Well. If one takes the term “other peoples’ money” to its logical extreme, you can never run out of “slavery,” because that is exactly what it boils down to.
Others peoples’ money really only runs out when the oppressors eventually stupidly kill the oppressed.
I think Maggie was thinking exactly that on her quote.
Man, when the wheels finally come off I hope the American people still have enough pluck to make heads roll for what these clowns have done to this country.
No..they just inflate it till its worthless!
even Greenspan understood it back in 66 .... http://www.321gold.com/fed/greenspan/1966.html
You mean we can’t print our way to prosperity? Say it ain’t so! /sarc
“We will devalue our currency as much as we please because - shut up, we got nukes.”
As long as those free riding in the wagon have the numbers to vote for mo $$$.....it wont run out.
Ref lizabeth Warren.
Stark raging nonsense.
“Quantitative easing” is the process of the Fed writing “+$1,000,000,000,000” in the Assets column and “-$1,000,000,000,000” in the Debts column on the grounds that they add up to $0. Then they ‘loan’ that $1T on the grounds that it will be paid back (not a problem when this repeated process devalues the dollar to the debt being worth no more than a pair of shoes).
The problem so many don’t grasp is that _whatever_ the total figure for currency is, it merely slices up & represents the total inherent value within society. Making the number bigger, no matter how complex the process thereof, is just cutting a pizza into smaller pieces: a larger the number of pieces doesn’t make the pizza any bigger (actually makes it practically smaller, as there’s more edge waste). Now, if the pizza (total value in society) _does_ increase, then increasing the number of slices is fine - so long as the resulting pieces are the same size as they were, just dividing up more pizza; inflation is fine IF it matches economic growth, keeping the value of a dollar consistent by balancing the increase in value with the increase in currency units available to match.

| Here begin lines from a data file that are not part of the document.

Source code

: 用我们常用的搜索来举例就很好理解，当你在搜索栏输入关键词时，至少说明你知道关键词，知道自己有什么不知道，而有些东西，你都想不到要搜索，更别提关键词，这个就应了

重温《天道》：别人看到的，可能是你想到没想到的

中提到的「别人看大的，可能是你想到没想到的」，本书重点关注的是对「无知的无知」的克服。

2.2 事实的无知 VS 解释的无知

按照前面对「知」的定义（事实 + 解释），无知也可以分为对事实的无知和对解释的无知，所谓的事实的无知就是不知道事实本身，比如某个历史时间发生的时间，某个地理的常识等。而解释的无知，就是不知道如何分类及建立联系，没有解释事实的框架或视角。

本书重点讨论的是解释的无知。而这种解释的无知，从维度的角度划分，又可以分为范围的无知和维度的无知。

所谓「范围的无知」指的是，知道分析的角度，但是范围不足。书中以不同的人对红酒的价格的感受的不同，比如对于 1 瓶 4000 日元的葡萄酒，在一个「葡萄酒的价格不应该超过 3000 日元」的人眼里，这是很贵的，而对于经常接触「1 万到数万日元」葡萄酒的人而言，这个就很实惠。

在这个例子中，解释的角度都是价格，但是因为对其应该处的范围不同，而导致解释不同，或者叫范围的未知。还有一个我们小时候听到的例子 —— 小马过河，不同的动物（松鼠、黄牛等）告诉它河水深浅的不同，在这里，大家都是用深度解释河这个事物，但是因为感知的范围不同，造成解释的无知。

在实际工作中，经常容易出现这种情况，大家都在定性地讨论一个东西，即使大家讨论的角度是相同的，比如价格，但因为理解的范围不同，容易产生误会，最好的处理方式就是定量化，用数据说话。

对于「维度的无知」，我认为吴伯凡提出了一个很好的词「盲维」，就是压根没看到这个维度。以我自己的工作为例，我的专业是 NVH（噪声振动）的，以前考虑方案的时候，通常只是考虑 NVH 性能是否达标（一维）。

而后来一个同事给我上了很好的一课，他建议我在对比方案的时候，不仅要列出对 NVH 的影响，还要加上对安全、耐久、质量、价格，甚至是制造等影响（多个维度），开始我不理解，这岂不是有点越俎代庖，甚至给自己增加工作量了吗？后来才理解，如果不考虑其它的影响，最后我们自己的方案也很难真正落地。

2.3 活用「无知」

QE, as currently implemented, pushes inflation way past matching economic growth, and attempts to solve the problems of increased taxation by “teleporting” value by simply flooding the market with more currency, shrinking the value of existing currency by dumping more in which inherently absorbs value simply by being fungible within an otherwise finite market.
The problem, which the author inexplicably fails to understand, is that increasing currency while pretending it represents the same value per unit means there is more demand for value in society than there exists. Those demanding “redistribution” will discover that regardless of how many units of currency they (as a whole) receive, it’s not enough value taken from others to supply basic human needs. Everyone needs the caloric content of about a whole pizza per day; cutting pizzas into smaller slices to redistribute among more people not making pizzas does not create more pizzas, and if there isn’t enough pizza to go around no amount of cleverness will feed more people. Christ may have fed thousands with a few loaves & fish, but government is not God.